**Exercise instructions:** Will you extract the entries word for word? Images should not appear in the copy.

**Data listing:**
________________________
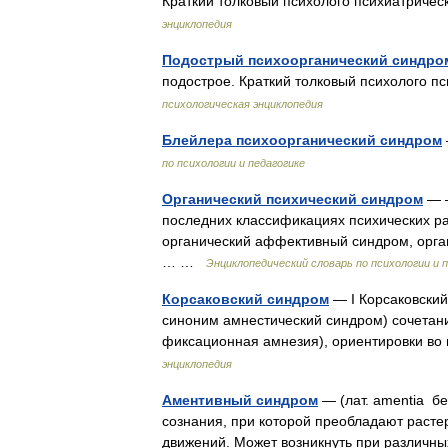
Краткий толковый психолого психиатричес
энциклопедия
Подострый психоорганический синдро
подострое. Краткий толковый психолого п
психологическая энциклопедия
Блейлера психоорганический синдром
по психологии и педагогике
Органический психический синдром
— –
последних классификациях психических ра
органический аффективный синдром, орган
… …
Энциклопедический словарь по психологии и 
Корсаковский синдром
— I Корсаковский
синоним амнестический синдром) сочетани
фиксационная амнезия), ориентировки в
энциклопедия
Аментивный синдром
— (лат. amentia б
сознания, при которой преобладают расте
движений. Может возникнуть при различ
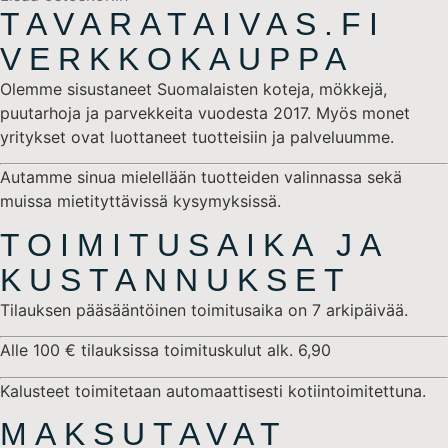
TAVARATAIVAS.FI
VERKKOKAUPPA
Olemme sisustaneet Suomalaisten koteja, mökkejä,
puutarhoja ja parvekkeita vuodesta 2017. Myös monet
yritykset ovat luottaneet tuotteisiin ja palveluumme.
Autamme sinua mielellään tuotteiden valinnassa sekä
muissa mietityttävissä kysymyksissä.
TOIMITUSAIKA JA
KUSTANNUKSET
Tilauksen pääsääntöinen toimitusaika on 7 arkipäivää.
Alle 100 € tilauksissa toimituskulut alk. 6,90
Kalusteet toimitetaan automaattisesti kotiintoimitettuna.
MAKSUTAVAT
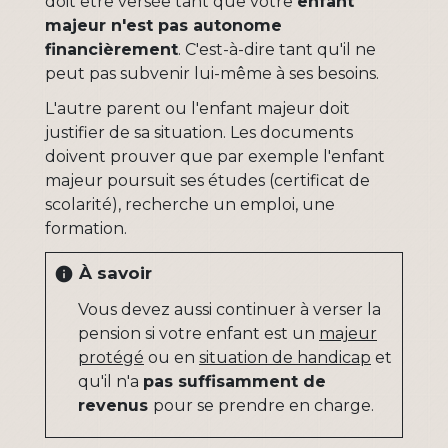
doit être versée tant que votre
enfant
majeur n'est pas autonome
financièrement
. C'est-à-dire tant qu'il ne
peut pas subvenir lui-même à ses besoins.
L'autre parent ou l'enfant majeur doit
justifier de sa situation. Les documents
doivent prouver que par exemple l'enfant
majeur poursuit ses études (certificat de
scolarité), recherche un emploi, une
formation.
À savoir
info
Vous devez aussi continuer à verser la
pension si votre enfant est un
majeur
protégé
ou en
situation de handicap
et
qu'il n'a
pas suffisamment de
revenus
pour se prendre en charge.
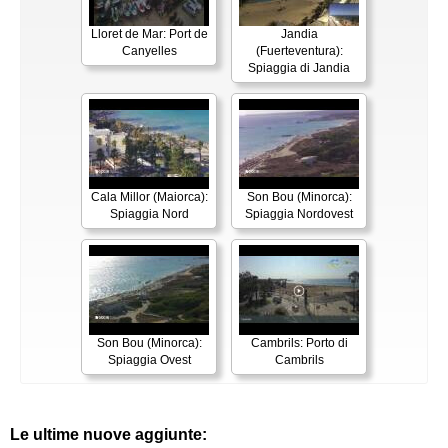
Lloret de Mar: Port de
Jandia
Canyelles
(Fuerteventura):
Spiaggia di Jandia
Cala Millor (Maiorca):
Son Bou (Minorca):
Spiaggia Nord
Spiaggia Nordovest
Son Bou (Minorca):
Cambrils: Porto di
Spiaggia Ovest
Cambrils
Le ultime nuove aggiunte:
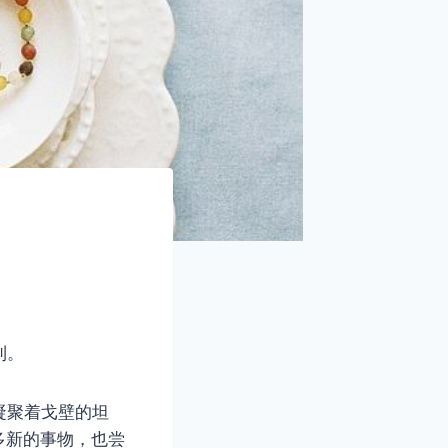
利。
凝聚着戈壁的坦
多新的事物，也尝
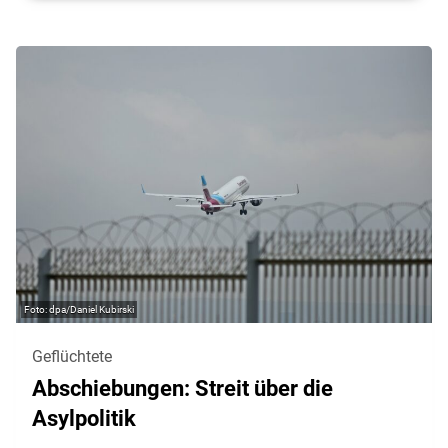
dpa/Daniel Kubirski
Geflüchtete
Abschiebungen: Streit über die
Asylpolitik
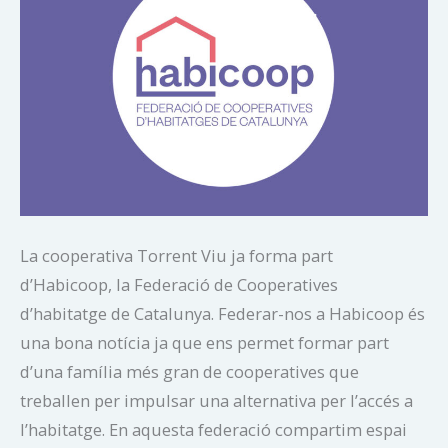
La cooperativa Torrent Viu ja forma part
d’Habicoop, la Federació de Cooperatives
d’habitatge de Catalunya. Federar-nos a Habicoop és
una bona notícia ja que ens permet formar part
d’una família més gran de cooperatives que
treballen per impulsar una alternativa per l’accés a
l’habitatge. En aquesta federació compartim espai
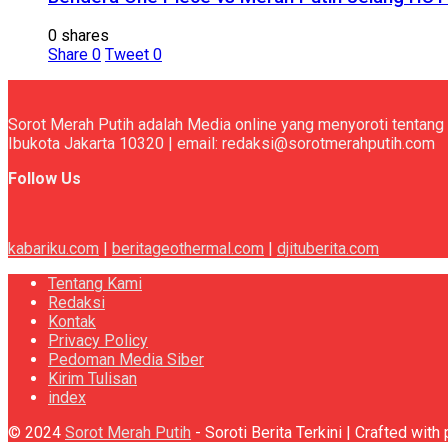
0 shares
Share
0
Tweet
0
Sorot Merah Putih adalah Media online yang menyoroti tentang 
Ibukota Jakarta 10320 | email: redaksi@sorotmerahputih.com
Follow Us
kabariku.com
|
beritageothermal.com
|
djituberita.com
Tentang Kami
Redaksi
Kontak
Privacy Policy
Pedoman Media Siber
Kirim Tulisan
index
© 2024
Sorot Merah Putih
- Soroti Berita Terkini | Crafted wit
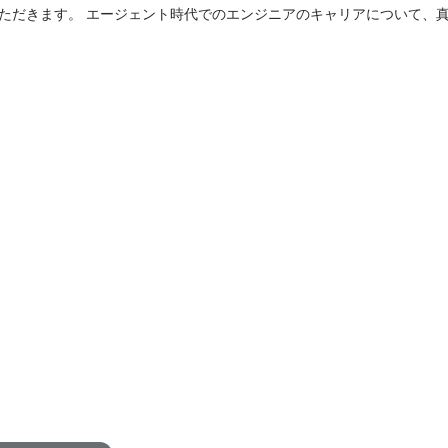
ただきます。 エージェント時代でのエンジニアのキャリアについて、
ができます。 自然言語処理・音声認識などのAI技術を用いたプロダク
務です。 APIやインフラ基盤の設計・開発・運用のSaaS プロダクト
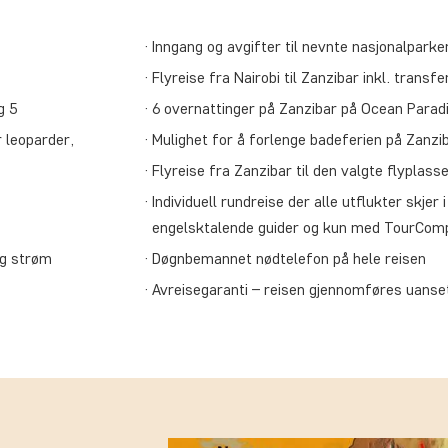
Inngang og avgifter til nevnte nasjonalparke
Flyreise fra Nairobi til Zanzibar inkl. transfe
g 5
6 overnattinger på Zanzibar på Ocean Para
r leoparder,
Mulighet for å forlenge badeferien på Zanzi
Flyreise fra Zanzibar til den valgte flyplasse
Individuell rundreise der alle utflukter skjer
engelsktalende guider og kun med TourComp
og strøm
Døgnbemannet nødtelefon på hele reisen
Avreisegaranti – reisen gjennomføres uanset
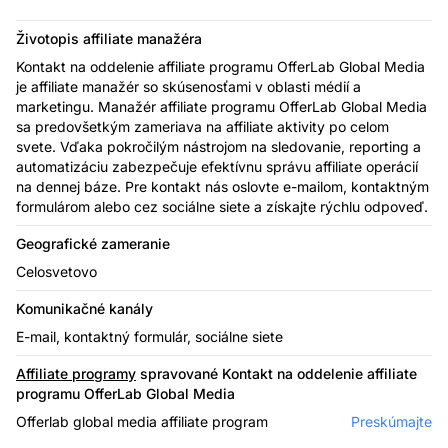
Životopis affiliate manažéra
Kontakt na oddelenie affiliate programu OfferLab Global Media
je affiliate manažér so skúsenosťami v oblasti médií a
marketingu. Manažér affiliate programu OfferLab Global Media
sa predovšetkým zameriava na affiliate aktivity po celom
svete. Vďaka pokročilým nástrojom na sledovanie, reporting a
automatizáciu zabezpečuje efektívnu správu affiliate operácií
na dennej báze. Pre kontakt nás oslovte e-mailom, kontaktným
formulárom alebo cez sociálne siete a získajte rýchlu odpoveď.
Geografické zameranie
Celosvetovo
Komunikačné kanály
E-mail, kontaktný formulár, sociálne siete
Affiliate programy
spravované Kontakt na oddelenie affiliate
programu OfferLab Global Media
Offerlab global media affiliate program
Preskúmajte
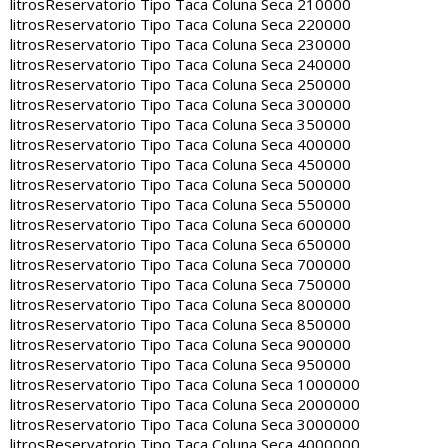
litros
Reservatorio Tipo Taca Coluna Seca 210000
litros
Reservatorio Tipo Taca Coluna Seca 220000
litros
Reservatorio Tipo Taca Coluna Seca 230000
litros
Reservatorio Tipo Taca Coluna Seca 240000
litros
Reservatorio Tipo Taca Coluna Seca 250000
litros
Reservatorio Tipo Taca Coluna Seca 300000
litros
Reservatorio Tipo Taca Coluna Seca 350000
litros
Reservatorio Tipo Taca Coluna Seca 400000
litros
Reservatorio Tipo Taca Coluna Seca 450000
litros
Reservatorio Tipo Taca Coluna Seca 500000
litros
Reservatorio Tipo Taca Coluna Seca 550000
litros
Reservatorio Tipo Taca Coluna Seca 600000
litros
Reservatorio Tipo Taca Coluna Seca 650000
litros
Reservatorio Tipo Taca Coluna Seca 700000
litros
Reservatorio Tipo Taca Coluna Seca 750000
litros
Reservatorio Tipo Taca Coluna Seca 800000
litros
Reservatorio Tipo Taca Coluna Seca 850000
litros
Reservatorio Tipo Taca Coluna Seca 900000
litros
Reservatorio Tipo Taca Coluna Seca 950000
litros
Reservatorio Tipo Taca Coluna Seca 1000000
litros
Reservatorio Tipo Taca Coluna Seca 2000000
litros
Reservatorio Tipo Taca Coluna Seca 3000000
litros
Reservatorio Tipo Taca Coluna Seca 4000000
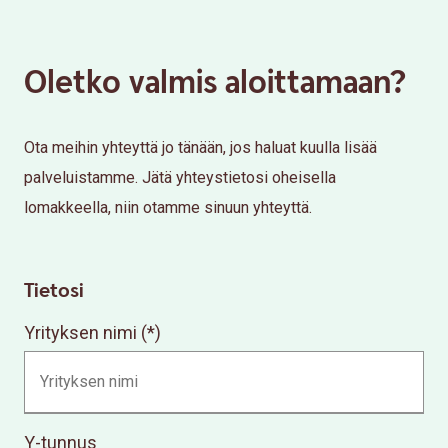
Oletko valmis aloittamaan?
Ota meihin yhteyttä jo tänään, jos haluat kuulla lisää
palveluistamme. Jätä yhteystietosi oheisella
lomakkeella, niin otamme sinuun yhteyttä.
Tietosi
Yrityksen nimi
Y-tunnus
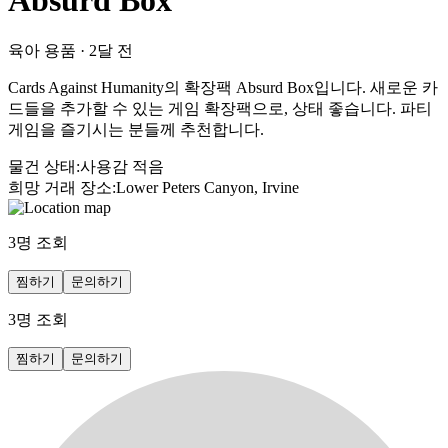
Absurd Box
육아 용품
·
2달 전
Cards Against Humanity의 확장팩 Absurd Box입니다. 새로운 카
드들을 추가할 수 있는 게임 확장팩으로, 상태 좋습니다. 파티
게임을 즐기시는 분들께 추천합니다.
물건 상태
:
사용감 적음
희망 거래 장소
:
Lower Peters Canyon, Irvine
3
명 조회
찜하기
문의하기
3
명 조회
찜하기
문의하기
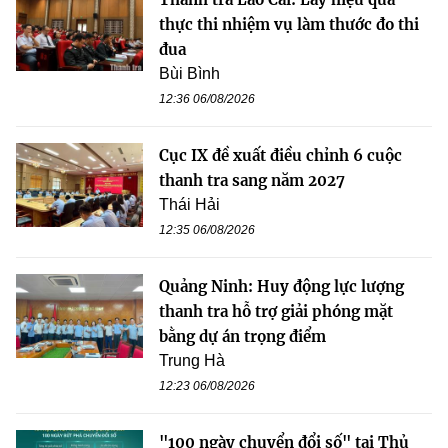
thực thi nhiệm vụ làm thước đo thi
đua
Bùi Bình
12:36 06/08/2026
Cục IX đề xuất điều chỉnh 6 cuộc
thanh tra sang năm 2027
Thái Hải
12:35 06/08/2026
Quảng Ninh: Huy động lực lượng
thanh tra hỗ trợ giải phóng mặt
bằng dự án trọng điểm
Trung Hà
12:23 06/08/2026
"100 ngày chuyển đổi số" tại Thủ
________________________
**Response to this exercise:**
Краткий толковый психолого психиатричес
энциклопедия
Подострый психоорганический синдро
подострое. Краткий толковый психолого п
психологическая энциклопедия
Блейлера психоорганический синдром
по психологии и педагогике
Органический психический синдром
— –
последних классификациях психических ра
органический аффективный синдром, орган
… …
Энциклопедический словарь по психологии и 
Корсаковский синдром
— I Корсаковский
синоним амнестический синдром) сочетани
фиксационная амнезия), ориентировки в
энциклопедия
Аментивный синдром
— (лат. amentia б
сознания, при которой преобладают расте
движений. Может возникнуть при различ
TAVARATAIVAS.FI
VERKKOKAUPPA
Olemme sisustaneet Suomalaisten koteja, mökkejä,
puutarhoja ja parvekkeita vuodesta 2017. Myös monet
yritykset ovat luottaneet tuotteisiin ja palveluumme.
Autamme sinua mielellään tuotteiden valinnassa sekä
muissa mietityttävissä kysymyksissä.
TOIMITUSAIKA JA
KUSTANNUKSET
Tilauksen pääsääntöinen toimitusaika on 7 arkipäivää.
Alle 100 € tilauksissa toimituskulut alk. 6,90
Kalusteet toimitetaan automaattisesti kotiintoimitettuna.
MAKSUTAVAT
doit être versée tant que votre
enfant
majeur n'est pas autonome
financièrement
. C'est-à-dire tant qu'il ne
peut pas subvenir lui-même à ses besoins.
L'autre parent ou l'enfant majeur doit
justifier de sa situation. Les documents
doivent prouver que par exemple l'enfant
majeur poursuit ses études (certificat de
scolarité), recherche un emploi, une
formation.
À savoir
info
Vous devez aussi continuer à verser la
pension si votre enfant est un
majeur
protégé
ou en
situation de handicap
et
qu'il n'a
pas suffisamment de
revenus
pour se prendre en charge.
Lloret de Mar: Port de
Jandia
Canyelles
(Fuerteventura):
Spiaggia di Jandia
Cala Millor (Maiorca):
Son Bou (Minorca):
Spiaggia Nord
Spiaggia Nordovest
Son Bou (Minorca):
Cambrils: Porto di
Spiaggia Ovest
Cambrils
Le ultime nuove aggiunte:
利。
凝聚着戈壁的坦
多新的事物，也尝
dpa/Daniel Kubirski
Geflüchtete
Abschiebungen: Streit über die
Asylpolitik
La cooperativa Torrent Viu ja forma part
d’Habicoop, la Federació de Cooperatives
d’habitatge de Catalunya. Federar-nos a Habicoop és
una bona notícia ja que ens permet formar part
d’una família més gran de cooperatives que
treballen per impulsar una alternativa per l’accés a
l’habitatge. En aquesta federació compartim espai
0 shares
Share
0
Tweet
0
Sorot Merah Putih adalah Media online yang menyoroti tentang 
Ibukota Jakarta 10320 | email: redaksi@sorotmerahputih.com
Follow Us
kabariku.com
|
beritageothermal.com
|
djituberita.com
Tentang Kami
Redaksi
Kontak
Privacy Policy
Pedoman Media Siber
Kirim Tulisan
index
© 2024
Sorot Merah Putih
- Soroti Berita Terkini | Crafted wit
ただきます。 エージェント時代でのエンジニアのキャリアについて、
ができます。 自然言語処理・音声認識などのAI技術を用いたプロダク
務です。 APIやインフラ基盤の設計・開発・運用のSaaS プロダクト
Inngang og avgifter til nevnte nasjonalparke
Flyreise fra Nairobi til Zanzibar inkl. transfe
g 5
6 overnattinger på Zanzibar på Ocean Para
r leoparder,
Mulighet for å forlenge badeferien på Zanzi
Flyreise fra Zanzibar til den valgte flyplasse
Individuell rundreise der alle utflukter skjer
engelsktalende guider og kun med TourComp
og strøm
Døgnbemannet nødtelefon på hele reisen
Avreisegaranti – reisen gjennomføres uanset
Životopis affiliate manažéra
Kontakt na oddelenie affiliate programu OfferLab Global Media
je affiliate manažér so skúsenosťami v oblasti médií a
marketingu. Manažér affiliate programu OfferLab Global Media
sa predovšetkým zameriava na affiliate aktivity po celom
svete. Vďaka pokročilým nástrojom na sledovanie, reporting a
automatizáciu zabezpečuje efektívnu správu affiliate operácií
na dennej báze. Pre kontakt nás oslovte e-mailom, kontaktným
formulárom alebo cez sociálne siete a získajte rýchlu odpoveď.
Geografické zameranie
Celosvetovo
Komunikačné kanály
E-mail, kontaktný formulár, sociálne siete
Affiliate programy
spravované Kontakt na oddelenie affiliate
programu OfferLab Global Media
Offerlab global media affiliate program
Preskúmajte
litros
Reservatorio Tipo Taca Coluna Seca 210000
litros
Reservatorio Tipo Taca Coluna Seca 220000
litros
Reservatorio Tipo Taca Coluna Seca 230000
litros
Reservatorio Tipo Taca Coluna Seca 240000
litros
Reservatorio Tipo Taca Coluna Seca 250000
litros
Reservatorio Tipo Taca Coluna Seca 300000
litros
Reservatorio Tipo Taca Coluna Seca 350000
litros
Reservatorio Tipo Taca Coluna Seca 400000
litros
Reservatorio Tipo Taca Coluna Seca 450000
litros
Reservatorio Tipo Taca Coluna Seca 500000
litros
Reservatorio Tipo Taca Coluna Seca 550000
litros
Reservatorio Tipo Taca Coluna Seca 600000
litros
Reservatorio Tipo Taca Coluna Seca 650000
litros
Reservatorio Tipo Taca Coluna Seca 700000
litros
Reservatorio Tipo Taca Coluna Seca 750000
litros
Reservatorio Tipo Taca Coluna Seca 800000
litros
Reservatorio Tipo Taca Coluna Seca 850000
litros
Reservatorio Tipo Taca Coluna Seca 900000
litros
Reservatorio Tipo Taca Coluna Seca 950000
litros
Reservatorio Tipo Taca Coluna Seca 1000000
litros
Reservatorio Tipo Taca Coluna Seca 2000000
litros
Reservatorio Tipo Taca Coluna Seca 3000000
litros
Reservatorio Tipo Taca Coluna Seca 4000000
Oletko valmis aloittamaan?
Ota meihin yhteyttä jo tänään, jos haluat kuulla lisää
palveluistamme. Jätä yhteystietosi oheisella
lomakkeella, niin otamme sinuun yhteyttä.
Tietosi
Yrityksen nimi
Y-tunnus
Absurd Box
육아 용품
·
2달 전
Cards Against Humanity의 확장팩 Absurd Box입니다. 새로운 카
드들을 추가할 수 있는 게임 확장팩으로, 상태 좋습니다. 파티
게임을 즐기시는 분들께 추천합니다.
물건 상태
:
사용감 적음
희망 거래 장소
:
Lower Peters Canyon, Irvine
3
명 조회
찜하기
문의하기
3
명 조회
찜하기
문의하기
thực thi nhiệm vụ làm thước đo thi
đua
Bùi Bình
12:36 06/08/2026
Cục IX đề xuất điều chỉnh 6 cuộc
thanh tra sang năm 2027
Thái Hải
12:35 06/08/2026
Quảng Ninh: Huy động lực lượng
thanh tra hỗ trợ giải phóng mặt
bằng dự án trọng điểm
Trung Hà
12:23 06/08/2026
"100 ngày chuyển đổi số" tại Thủ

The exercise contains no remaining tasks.